Hows that for a thought? Show stopper huh. It maybe redundant and lame to you however this has filled my thinking recently. Not in a “I feel sorry for myself” type of way but more so in these ways…
* Wow, i don’t think i would have done it that way.
* This could be so much better if only…
* I miss that, but how can i get some of that again.
Please don’t hear me wrong, this isn’t some pity party if anything it as mentioned allows me clarity. Because therein lies several things. In what way WE would respond and how would WE given the opportunity examine everything and know that next time WE do have that opportunity what would it look like.
With all that said though there is clarity that comes with a realization of this. Such as more time to reflect on it. With the pressure or maybe i should say expectations to carry out the responsibilities of your job or ministry you can’t take that extra time to think more about the semantics or the details or even the philosophy behind why you did it that way. For me often anyway i would be find myself walking a fine line between we’ve always done it that way so lets just do it and lets turn it on its head and blow this thing up and start over. Yes i know it will take time to do it this way but i don’t want to do it this way because we’ve always done it this way or maybe more accurately put… whats the definition of insanity?
And i’m certainly not suggesting you all quit your jobs and move to NZ to guide hiking or sea kayaking or mountain biking trips. Not all of us can have the opportunity. However consider what it might look like for you to be confronted with the opening statement i made. Furthermore our time here in NZ is not some ‘Robin and Paul escape to find yourself tour’. VOMIT… thats not reality and never will be. However there is a portion of that same opening statement that can only be truly embraced when there has been a portion or the whole of it taken away.
For Robin and i the time span will be several years and you may not have the beauty of being able to do that but there must be moments, retreats, weekends, days off, mini sabbaticals, trips into the back country or outdoors that allow you that clarity. And Robin and i are here at the end of the world for lots of reasons not just the opening sentence.

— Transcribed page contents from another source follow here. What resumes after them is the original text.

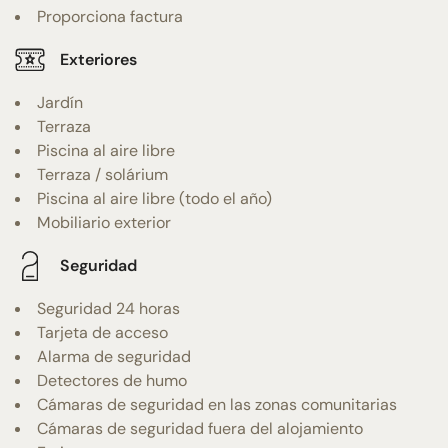
Proporciona factura
Exteriores
Jardín
Terraza
Piscina al aire libre
Terraza / solárium
Piscina al aire libre (todo el año)
Mobiliario exterior
Seguridad
Seguridad 24 horas
Tarjeta de acceso
Alarma de seguridad
Detectores de humo
Cámaras de seguridad en las zonas comunitarias
Cámaras de seguridad fuera del alojamiento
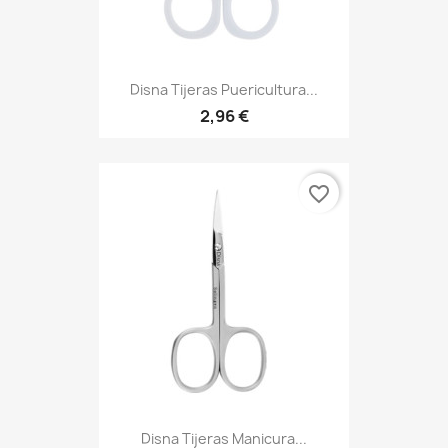
Disna Tijeras Puericultura...
2,96 €
favorite_border
Disna Tijeras Manicura...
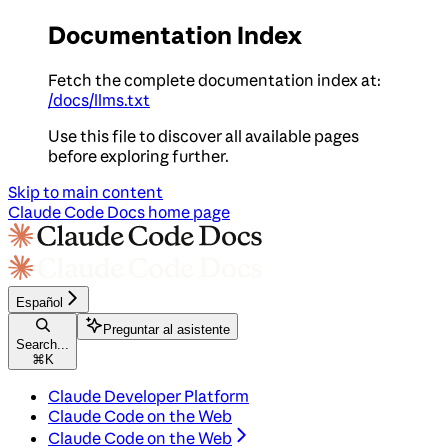
Documentation Index
Fetch the complete documentation index at:
/docs/llms.txt
Use this file to discover all available pages
before exploring further.
Skip to main content
Claude Code Docs
home page
Español
Preguntar al asistente
Search...
⌘
K
Claude Developer Platform
Claude Code on the Web
Claude Code on the Web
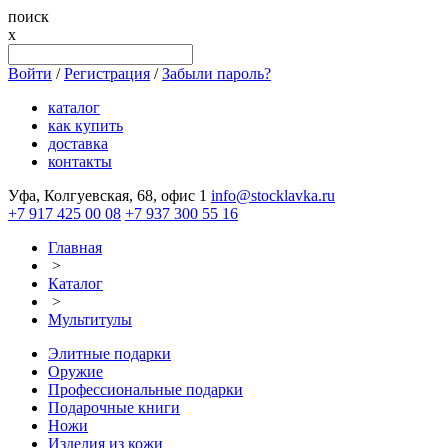
поиск
x
Войти
/
Регистрация
/
Забыли пароль?
каталог
как купить
доставка
контакты
Уфа, Колгуевская, 68, офис 1
info@stocklavka.ru
+7 917 425 00 08
+7 937 300 55 16
Главная
>
Каталог
>
Мультитулы
Элитные подарки
Оружие
Профессиональные подарки
Подарочные книги
Ножи
Изделия из кожи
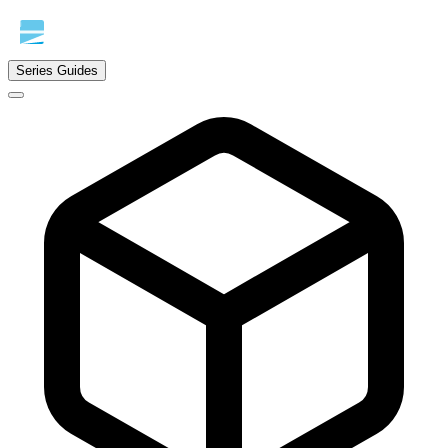
Series Guides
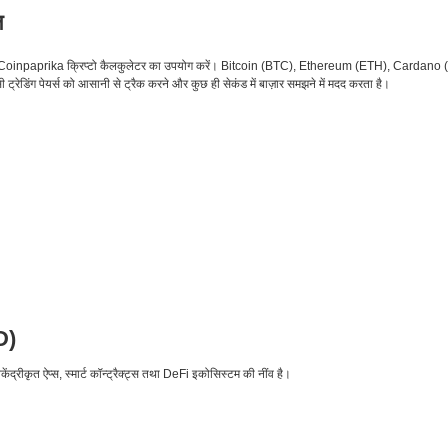
ल
 के लिए Coinpaprika क्रिप्टो कैलकुलेटर का उपयोग करें। Bitcoin (BTC), Ethereum (ETH), Car
ट्रेडिंग पेयर्स को आसानी से ट्रैक करने और कुछ ही सेकंड में बाज़ार समझने में मदद करता है।
D)
ंद्रीकृत ऐप्स, स्मार्ट कॉन्ट्रैक्ट्स तथा DeFi इकोसिस्टम की नींव है।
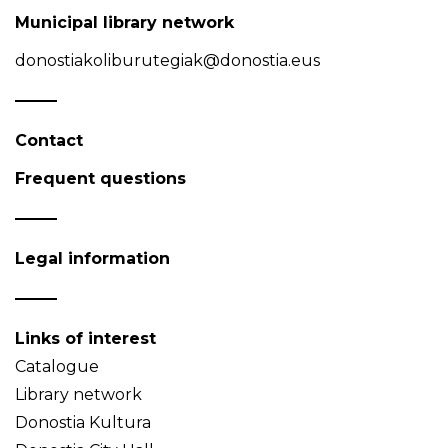
Municipal library network
donostiakoliburutegiak@donostia.eus
Contact
Frequent questions
Legal information
Links of interest
Catalogue
Library network
Donostia Kultura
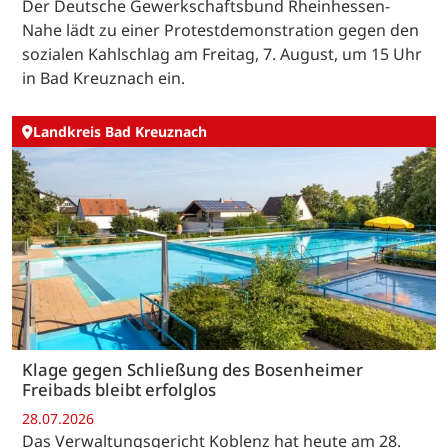
Der Deutsche Gewerkschaftsbund Rheinhessen-
Nahe lädt zu einer Protestdemonstration gegen den
sozialen Kahlschlag am Freitag, 7. August, um 15 Uhr
in Bad Kreuznach ein.
Landkreis Bad Kreuznach
Klage gegen Schließung des Bosenheimer
Freibads bleibt erfolglos
28.07.2026
Das Verwaltungsgericht Koblenz hat heute am 28.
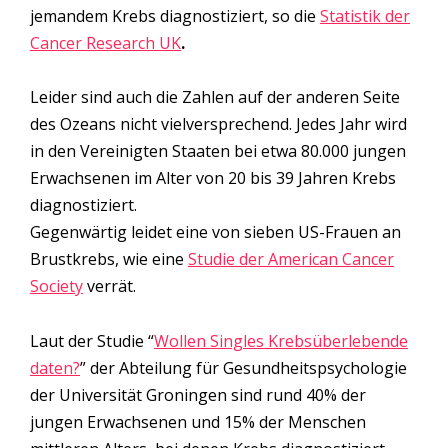
jemandem Krebs diagnostiziert, so die
Statistik der
Cancer Research UK
.
Leider sind auch die Zahlen auf der anderen Seite
des Ozeans nicht vielversprechend. Jedes Jahr wird
in den Vereinigten Staaten bei etwa 80.000 jungen
Erwachsenen im Alter von 20 bis 39 Jahren Krebs
diagnostiziert.
Gegenwärtig leidet eine von sieben US-Frauen an
Brustkrebs, wie eine
Studie der American Cancer
Society
verrät.
Laut der Studie “
Wollen Singles Krebsüberlebende
daten?
” der Abteilung für Gesundheitspsychologie
der Universität Groningen sind rund 40% der
jungen Erwachsenen und 15% der Menschen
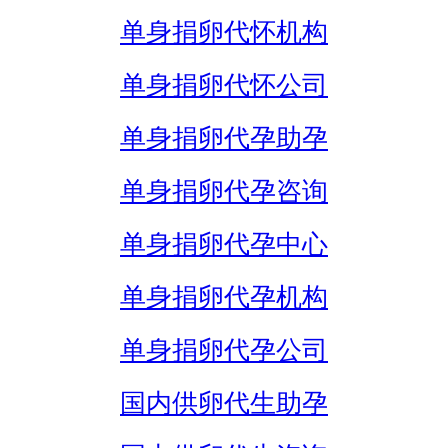
单身捐卵代怀机构
单身捐卵代怀公司
单身捐卵代孕助孕
单身捐卵代孕咨询
单身捐卵代孕中心
单身捐卵代孕机构
单身捐卵代孕公司
国内供卵代生助孕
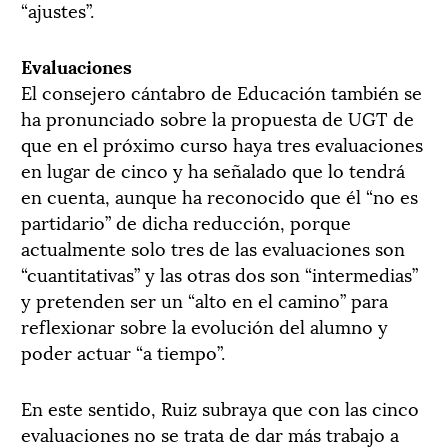
“ajustes”.
Evaluaciones
El consejero cántabro de Educación también se
ha pronunciado sobre la propuesta de UGT de
que en el próximo curso haya tres evaluaciones
en lugar de cinco y ha señalado que lo tendrá
en cuenta, aunque ha reconocido que él “no es
partidario” de dicha reducción, porque
actualmente solo tres de las evaluaciones son
“cuantitativas” y las otras dos son “intermedias”
y pretenden ser un “alto en el camino” para
reflexionar sobre la evolución del alumno y
poder actuar “a tiempo”.
En este sentido, Ruiz subraya que con las cinco
evaluaciones no se trata de dar más trabajo a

With all this field research going on its timely when most of it takes place. As mentioned all week the people on these hikes are all savvy people with relatively successful lives. As I wrote this its tuesday evening and everyone has pretty much figured everyone out. Almost like a Tuckman’s Model of Group Dynamics which outlines any groups Forming Storming Norming Performing experience on some sort of level. Not that a lot of storming has occurred or needed to take place. We are past the niceties and for whom its important are having deeper conversations. Part of that this evening included me asking lots of questions but also coming clean to one couple that much of my experiences out here are what i call field research as i ask lots of questions and walk, sit and listen to their ideas of life, success and vocations etc.